In a webinar, Nick Griffin, chief investment officer at Munro Partners, said the company was seeking ‘new staples’, those companies which had attractive free cashflow yield, were steadily growing and becoming an essential part of people’s lives.

Examples included Microsoft and Visa at one end of the risk curve and other newer firms such as Atlassian and DocuSign at the other.

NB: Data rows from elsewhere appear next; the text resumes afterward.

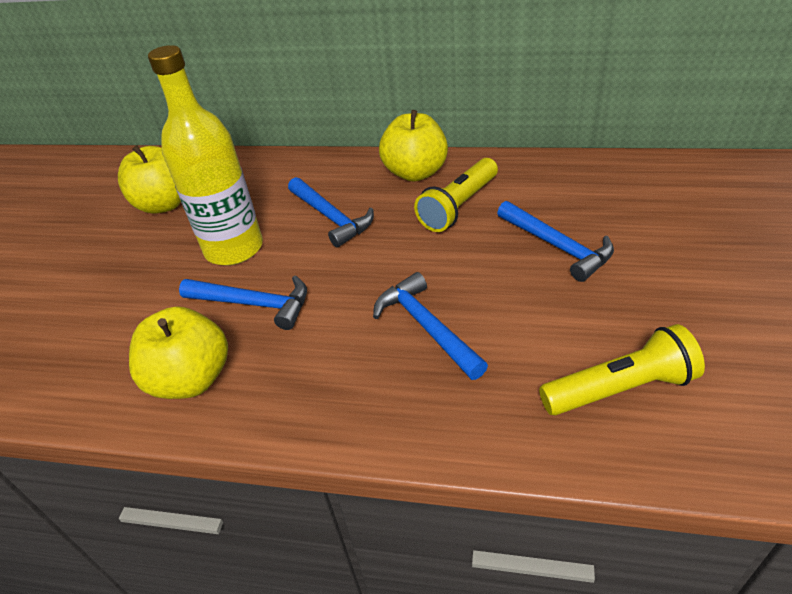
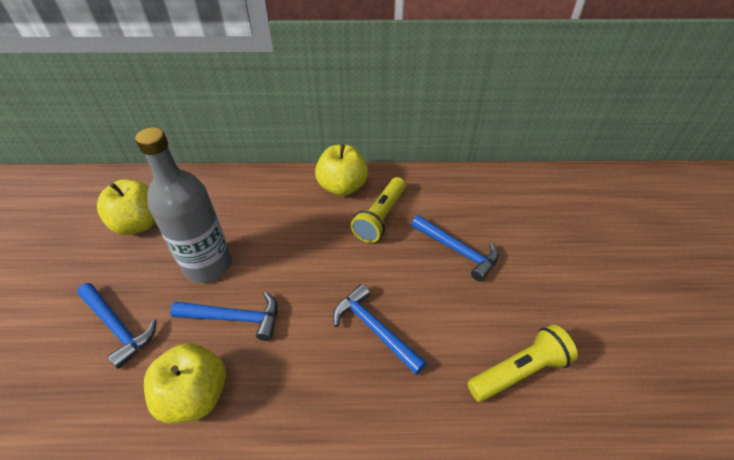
camera: 15 degrees left, 5 degrees up
(234, 248) = (208, 265): yellow bottle -> grey bottle
(331, 217) = (283, 231): blue hammer -> blue hammer (118, 327)

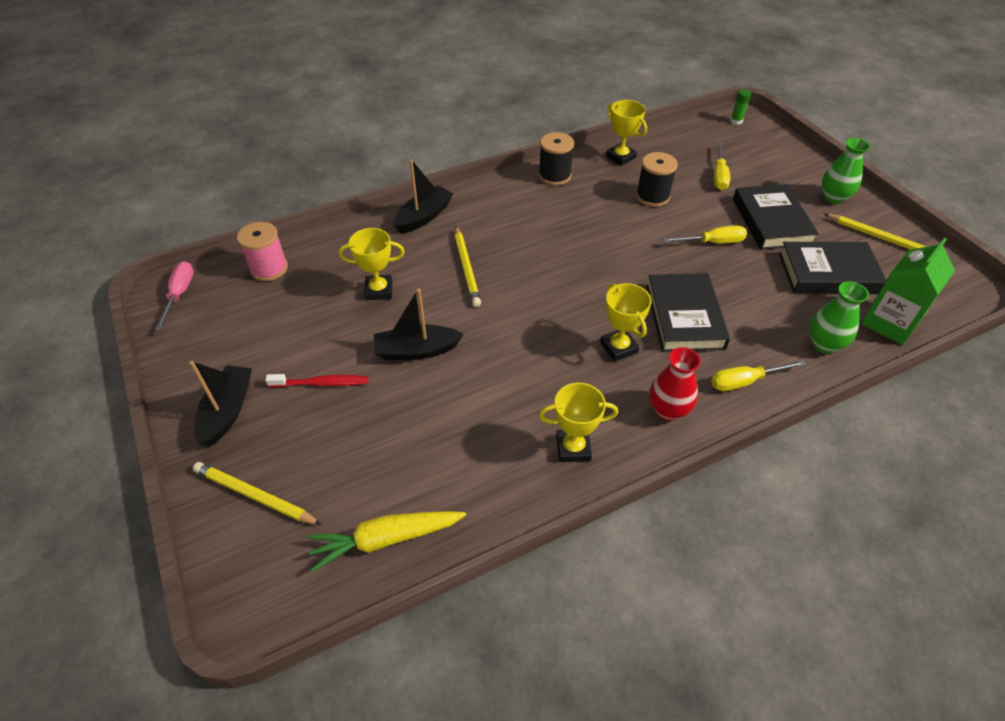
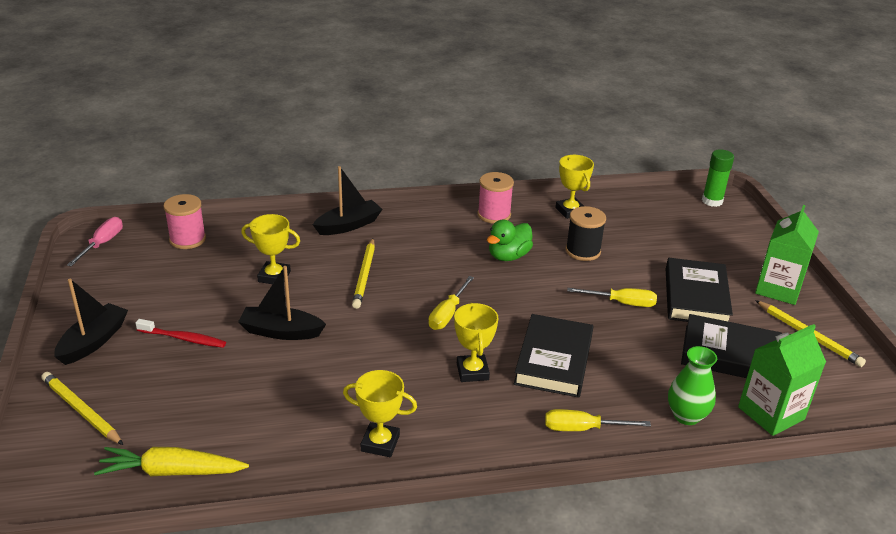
camera: 15 degrees right, 15 degrees down
(554, 176) = (494, 215): black spool -> pink spool
(589, 217) = (508, 256): none -> green duck
(668, 410) = (490, 434): red vase -> none
(719, 176) = (663, 246): yellow screwdriver -> yellow screwdriver (448, 314)
(736, 121) = (712, 201): green glue stick -> green glue stick, size x1.59
(833, 197) = (778, 289): green vase -> green carton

“Microsoft is as close to a staple as you can find today, there are better opportunities there than buying a bond. You can put your money in the bank or you can buy Microsoft,” he said.

“Meanwhile, DocuSign has taken over, people won’t keep using wet signatures, but you have to pay a big premium for it.

“Both companies look good but one is more risky. We expect people to keep creeping up the risk scale towards companies like DocuSign. These are the companies that have invested to deal with the crisis and are impervious to economic risk, they have proved a safer place to be.”

Technology companies were a big part of the Global Growth fund’s portfolio with the fund holding four holdings in digital enterprise, four in digital payments, four in internet disruption, three in high performance computing and two in e-commerce.

This theme had been helped by the pandemic with habits built up such as video conferencing unlikely to be stopped once the pandemic was over.

The Munro Global Growth fund had returned 23.1% over one year to 30 June, 2021, according to FE Analytics, versus returns of 15.6% by the absolute return sector within the Australian Core Strategies universe.